### Texte étudié
+++++

Versailles était alors au sommet de l'opulence, ce que la duchesse s’efforça de recréer dans ses propres résidences à Alnwick, Syon et Northumberland House. Les vêtements des courtisans français étaient, selon elle, « d’une splendeur extrême » et les courtisans « très polis... très respectueux à [son égard ». Les jeux de cartes dans la galerie des Glaces et le bal dans la nouvelle salle d’opéra de l'aile nord (où les opéras sont encore joués aujourd'hui) offraient « un spectacle exquis […] d’une splendeur jamais [vue] auparavant, et de telles foules ». Elle nota également la remarque de Louis XV au comte de Saint-Florentin, ministre de la Maison du roi : « Monsieur, nous sommes âgés, nous n'avons pourtant jamais vu tant de monde ni une telle splendeur ».

+++++

### Lignes présentées
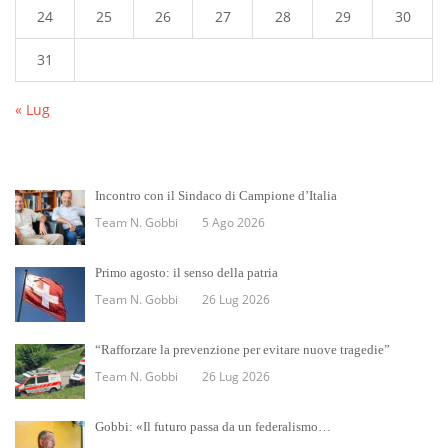
24
25
26
27
28
29
30
31
« Lug
Incontro con il Sindaco di Campione d’Italia
Team N. Gobbi
5 Ago 2026
Primo agosto: il senso della patria
Team N. Gobbi
26 Lug 2026
“Rafforzare la prevenzione per evitare nuove tragedie”
Team N. Gobbi
26 Lug 2026
Gobbi: «Il futuro passa da un federalismo…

+++++

### Exercices
1. D'après le texte sur la duchesse à Versailles, quelle fonction le comte de Saint-Florentin occupait-il ?
2. Rédigez la suite du texte sur la duchesse à Versailles, en commençant après sa dernière phrase.

### Réponses données
1. Il était ministre de la Maison du roi.

2.
Dr Jeans, un autre participant aux festivités, loua également leur « excellente organisation et régularité », le « grand respect » avec lequel les étrangers étaient traités et « l’abondance de rafraîchissements ». La musique de la messe était « la plus belle [qu’il eût] jamais entendue ». Pour Mme Thrale, une amie du Dr Johnson, en 1775, Versailles et son mobilier dépassaient de loin tout ce qu'elle avait vu en termes de luxe, de splendeur et de beauté. En 1776, Thomas Bentley, un fabricant de poteries, fut impressionné par le château, la chapelle, le théâtre, la galerie, les statues dans le jardin ainsi que par le dîner public : « Leurs Majestés ont beaucoup parlé et ri durant le dîner. La reine est jeune et très belle. Elle semble être extrêmement vive et gaie, dénuée des manières et de l’affectation que l’on pourrait attendre de son haut rang ».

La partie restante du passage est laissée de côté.